Wybierz odpowiednią porę do biegania – jeżeli nie jesteś porannym ptaszkiem, nigdy nie polubisz biegania o 5 nad ranem (ja nie jestem ptaszkiem i rano nadaję się tylko do picia kawy, trening poranny niestety nie dodaje mi energii, a raczej wysysa ją ze mnie na długie godziny). Z kolei, jeżeli masz problemy z zasypianiem lub wybudzaniem się w trakcie snu, późne treningi najprawdopodobniej pogorszą ten stan (czasami podczas snu miałam wrażenie, że nadal biegnę i wybudzałam się co chwilę).

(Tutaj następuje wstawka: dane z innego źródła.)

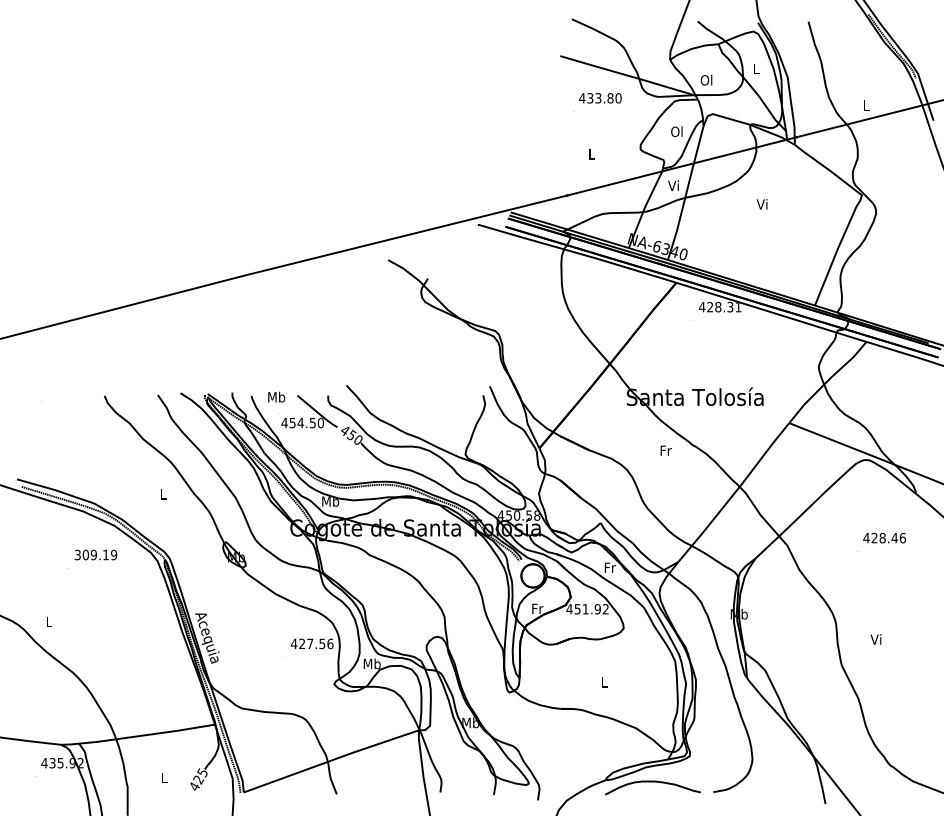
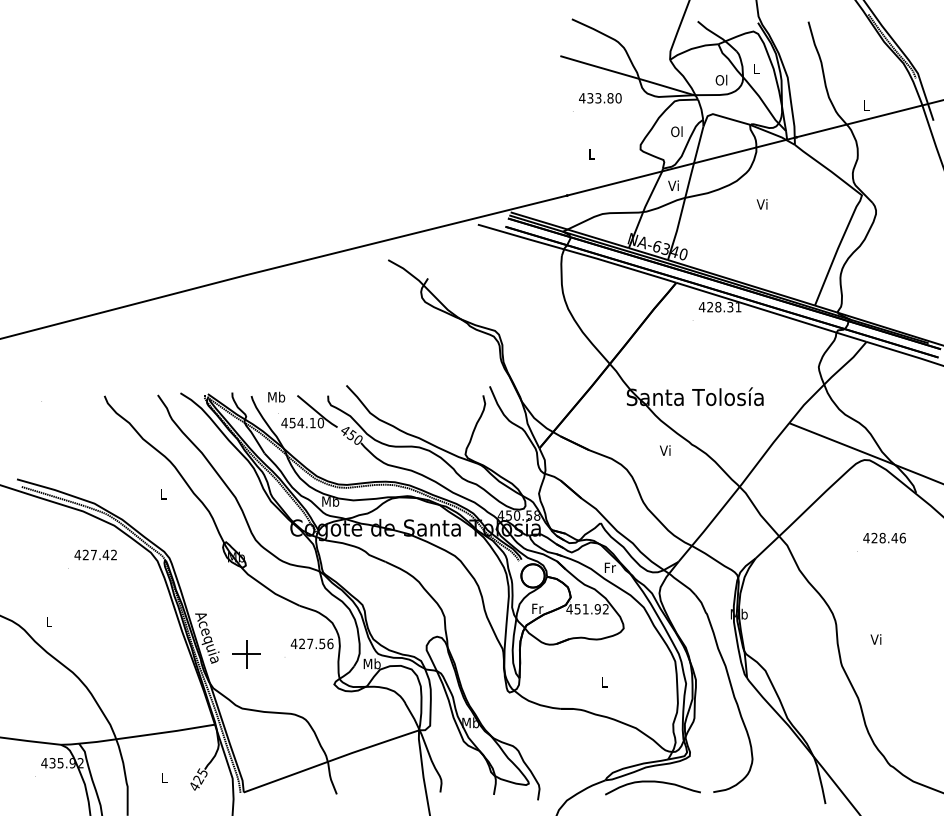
text at (706, 79) position: (706, 79) -> (721, 79)
text at (312, 423): 454.50 -> 454.10
text at (665, 450): Fr -> Vi
text at (95, 554): 309.19 -> 427.42
part at (246, 654): none -> present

Odczuwasz podczas biegania problemy trawienne lub często łapie Cię kolka? To znak, że warto przyjrzeć się swojej diecie. Proste zmiany mogą zdziałać cuda, ale to już temat na kolejny artykuł.

No to śmigaj biegaczu!

Źródła:

  1. Hupin D, Roche F, Gremeaux V, Chatard JC, Oriol M, Gaspoz JM, Barthélémy JC, Edouard P. Even a low-dose of moderate-to-vigorous physical activity reduces mortality by 22% in adults aged ≥60 years: a systematic review and meta-analysis. Br J Sports Med. 2015;49:1262–1267.
  2. Bartholomew, J., Morrison, D., & Ciccolo, J.T. Effects of acute exercise on mood and well-being in patients with major depressive disorder. Medicine and science in sports and exercise, 37(12), 2032-2037.
  3. Alderman BL1, Olson RL1,2, Brush CJ1, Shors TJ3. MAP training: combining meditation and aerobic exercise reduces depression and rumination while enhancing synchronized brain activity. Transl Psychiatry. 2016 Feb 2;6:e726. doi: 10.1038/tp.2015.225.
  4. Gibala MJ1, Jones AM. Physiological and performance adaptations to high-intensity interval training. Nestle Nutr Inst Workshop Ser. 2013;76:51-60.